In T-SQL, this query will do to achieve the same, but I don't know how to do this in Java.

SELECT CAST( FLOOR( CAST(GETDATE() AS FLOAT ) ) AS DATETIME) AS 'DateTimeAtMidnight';

+3  A: 

Assuming your "timestamp" is a java.util.Date, which is represented as the number of milliseconds since the beginning of the epoch (Jan 1, 1970), you can perform the following arithmetic:

public static Date stripTimePortion(Date timestamp) {
    long msInDay = 1000 * 60 * 60 * 24; // Number of milliseconds in a day
    long msPortion = timestamp.getTime() % msInDay;
    return new Date(timestamp.getTime() - msPortion);
}
thoroughly
Note that if the Date here is actually a java.sql.Timestamp instance, you would miss setting nanos to 0 which would probably bite you in the ass later.
Alex Miller
Also, you're making an assumption that leap seconds never affect the millis since the epoch. I think that's true but I'm not sure if it's guaranteed.
Alex Miller
According to the javadoc for java.sql.Timestamp, getTime() should still return milliseconds. The getNanos() will return nanoseconds.
thoroughly
+11  A: 

You can go Date->Calendar->set->Date:

Date date = new Date();                      // timestamp now
Calendar cal = Calendar.getInstance();       // get calendar instance
cal.setTime(date);                           // set cal to date
cal.set(Calendar.HOUR_OF_DAY, 0);            // set hour to midnight
cal.set(Calendar.MINUTE, 0);                 // set minute in hour
cal.set(Calendar.SECOND, 0);                 // set second in minute
cal.set(Calendar.MILLISECOND, 0);            // set millis in second
Date zeroedDate = cal.getTime();             // actually computes the new Date

I love Java dates.

Exercise instructions: Write out the passage on stripping the time from a Java date in full, word for word.

Data records
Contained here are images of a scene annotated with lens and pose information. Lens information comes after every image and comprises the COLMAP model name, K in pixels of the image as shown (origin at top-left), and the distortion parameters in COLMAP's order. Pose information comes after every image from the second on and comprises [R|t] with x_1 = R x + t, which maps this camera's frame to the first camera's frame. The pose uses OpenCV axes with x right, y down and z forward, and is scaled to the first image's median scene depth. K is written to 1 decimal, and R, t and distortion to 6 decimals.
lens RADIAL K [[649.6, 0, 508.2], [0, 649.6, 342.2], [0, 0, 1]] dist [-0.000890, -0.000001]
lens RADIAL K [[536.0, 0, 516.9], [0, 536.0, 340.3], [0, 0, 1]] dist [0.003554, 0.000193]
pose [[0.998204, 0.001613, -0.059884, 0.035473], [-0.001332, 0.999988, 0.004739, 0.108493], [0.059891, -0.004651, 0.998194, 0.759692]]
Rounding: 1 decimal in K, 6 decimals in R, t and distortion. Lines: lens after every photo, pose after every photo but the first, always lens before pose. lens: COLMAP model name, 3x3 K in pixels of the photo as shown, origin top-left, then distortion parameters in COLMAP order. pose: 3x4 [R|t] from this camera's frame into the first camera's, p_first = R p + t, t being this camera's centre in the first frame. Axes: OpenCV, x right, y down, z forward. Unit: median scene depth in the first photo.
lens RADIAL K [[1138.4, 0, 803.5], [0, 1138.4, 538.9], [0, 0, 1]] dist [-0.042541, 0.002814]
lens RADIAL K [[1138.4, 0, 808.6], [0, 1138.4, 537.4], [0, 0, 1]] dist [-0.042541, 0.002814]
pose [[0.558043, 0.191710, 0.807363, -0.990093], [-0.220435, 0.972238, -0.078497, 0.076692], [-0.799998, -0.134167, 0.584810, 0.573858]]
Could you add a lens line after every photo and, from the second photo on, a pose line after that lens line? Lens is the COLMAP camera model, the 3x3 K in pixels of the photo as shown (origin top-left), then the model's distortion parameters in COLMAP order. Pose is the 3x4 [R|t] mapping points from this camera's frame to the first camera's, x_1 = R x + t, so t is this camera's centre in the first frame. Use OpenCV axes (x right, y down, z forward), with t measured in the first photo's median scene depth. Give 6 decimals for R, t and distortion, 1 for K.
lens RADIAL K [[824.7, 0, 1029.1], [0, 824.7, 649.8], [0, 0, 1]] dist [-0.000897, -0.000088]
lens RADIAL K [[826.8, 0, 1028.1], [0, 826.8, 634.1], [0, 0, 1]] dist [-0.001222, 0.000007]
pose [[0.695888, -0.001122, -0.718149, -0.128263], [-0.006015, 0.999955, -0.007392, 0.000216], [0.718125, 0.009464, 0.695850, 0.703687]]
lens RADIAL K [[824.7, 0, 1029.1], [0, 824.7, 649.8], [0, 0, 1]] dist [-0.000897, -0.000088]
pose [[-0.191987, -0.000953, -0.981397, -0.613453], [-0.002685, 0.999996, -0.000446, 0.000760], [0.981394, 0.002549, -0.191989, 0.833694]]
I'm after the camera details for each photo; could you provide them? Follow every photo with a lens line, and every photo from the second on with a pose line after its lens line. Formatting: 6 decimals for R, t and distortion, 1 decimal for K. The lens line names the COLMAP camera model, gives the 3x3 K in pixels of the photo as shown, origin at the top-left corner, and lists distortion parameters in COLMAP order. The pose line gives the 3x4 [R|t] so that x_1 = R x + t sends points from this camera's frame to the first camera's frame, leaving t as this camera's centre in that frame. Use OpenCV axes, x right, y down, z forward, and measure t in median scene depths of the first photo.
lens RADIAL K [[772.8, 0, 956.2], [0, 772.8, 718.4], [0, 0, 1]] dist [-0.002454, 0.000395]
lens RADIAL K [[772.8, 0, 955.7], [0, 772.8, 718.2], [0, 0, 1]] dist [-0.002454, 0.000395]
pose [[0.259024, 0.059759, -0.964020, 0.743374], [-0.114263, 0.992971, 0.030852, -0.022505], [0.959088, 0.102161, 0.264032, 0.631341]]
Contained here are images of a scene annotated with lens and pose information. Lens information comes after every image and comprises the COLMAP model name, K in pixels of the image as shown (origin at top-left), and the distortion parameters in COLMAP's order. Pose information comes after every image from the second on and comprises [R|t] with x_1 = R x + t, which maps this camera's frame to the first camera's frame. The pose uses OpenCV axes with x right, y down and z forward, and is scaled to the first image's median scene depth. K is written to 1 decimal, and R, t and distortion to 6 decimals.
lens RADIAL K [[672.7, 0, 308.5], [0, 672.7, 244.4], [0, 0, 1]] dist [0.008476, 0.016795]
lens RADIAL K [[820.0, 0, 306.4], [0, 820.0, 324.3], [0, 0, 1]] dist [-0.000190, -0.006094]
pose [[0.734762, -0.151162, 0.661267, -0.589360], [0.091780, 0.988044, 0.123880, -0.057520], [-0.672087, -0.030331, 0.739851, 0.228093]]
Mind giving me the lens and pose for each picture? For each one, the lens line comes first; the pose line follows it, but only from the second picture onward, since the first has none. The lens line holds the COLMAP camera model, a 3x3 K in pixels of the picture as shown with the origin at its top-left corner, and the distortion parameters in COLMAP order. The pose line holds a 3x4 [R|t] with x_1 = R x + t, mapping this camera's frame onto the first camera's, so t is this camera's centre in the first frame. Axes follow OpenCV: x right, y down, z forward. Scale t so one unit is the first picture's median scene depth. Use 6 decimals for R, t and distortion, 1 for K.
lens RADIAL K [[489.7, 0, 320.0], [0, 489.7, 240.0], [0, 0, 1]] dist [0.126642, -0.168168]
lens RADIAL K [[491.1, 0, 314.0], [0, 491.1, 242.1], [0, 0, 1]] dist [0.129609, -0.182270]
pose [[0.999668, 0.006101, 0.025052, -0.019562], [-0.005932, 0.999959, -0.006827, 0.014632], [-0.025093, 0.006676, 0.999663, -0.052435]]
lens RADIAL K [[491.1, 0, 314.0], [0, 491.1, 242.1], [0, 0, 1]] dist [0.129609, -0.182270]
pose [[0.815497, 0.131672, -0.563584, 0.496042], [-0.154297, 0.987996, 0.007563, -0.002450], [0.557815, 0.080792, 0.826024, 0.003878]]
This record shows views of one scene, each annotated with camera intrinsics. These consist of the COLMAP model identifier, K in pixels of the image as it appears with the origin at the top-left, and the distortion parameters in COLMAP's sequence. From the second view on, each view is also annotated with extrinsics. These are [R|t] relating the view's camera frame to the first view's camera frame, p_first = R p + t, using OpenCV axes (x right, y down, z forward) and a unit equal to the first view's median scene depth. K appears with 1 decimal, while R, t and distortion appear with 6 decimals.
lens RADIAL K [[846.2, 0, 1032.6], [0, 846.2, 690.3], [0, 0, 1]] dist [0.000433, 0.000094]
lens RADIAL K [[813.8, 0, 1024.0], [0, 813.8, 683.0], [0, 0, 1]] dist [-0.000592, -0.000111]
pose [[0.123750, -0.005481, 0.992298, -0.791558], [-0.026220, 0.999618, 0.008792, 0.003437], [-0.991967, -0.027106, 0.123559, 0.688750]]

Answer to this exercise:
In T-SQL, this query will do to achieve the same, but I don't know how to do this in Java.

SELECT CAST( FLOOR( CAST(GETDATE() AS FLOAT ) ) AS DATETIME) AS 'DateTimeAtMidnight';

+3  A: 

Assuming your "timestamp" is a java.util.Date, which is represented as the number of milliseconds since the beginning of the epoch (Jan 1, 1970), you can perform the following arithmetic:

public static Date stripTimePortion(Date timestamp) {
    long msInDay = 1000 * 60 * 60 * 24; // Number of milliseconds in a day
    long msPortion = timestamp.getTime() % msInDay;
    return new Date(timestamp.getTime() - msPortion);
}
thoroughly
Note that if the Date here is actually a java.sql.Timestamp instance, you would miss setting nanos to 0 which would probably bite you in the ass later.
Alex Miller
Also, you're making an assumption that leap seconds never affect the millis since the epoch. I think that's true but I'm not sure if it's guaranteed.
Alex Miller
According to the javadoc for java.sql.Timestamp, getTime() should still return milliseconds. The getNanos() will return nanoseconds.
thoroughly
+11  A: 

You can go Date->Calendar->set->Date:

Date date = new Date();                      // timestamp now
Calendar cal = Calendar.getInstance();       // get calendar instance
cal.setTime(date);                           // set cal to date
cal.set(Calendar.HOUR_OF_DAY, 0);            // set hour to midnight
cal.set(Calendar.MINUTE, 0);                 // set minute in hour
cal.set(Calendar.SECOND, 0);                 // set second in minute
cal.set(Calendar.MILLISECOND, 0);            // set millis in second
Date zeroedDate = cal.getTime();             // actually computes the new Date

I love Java dates.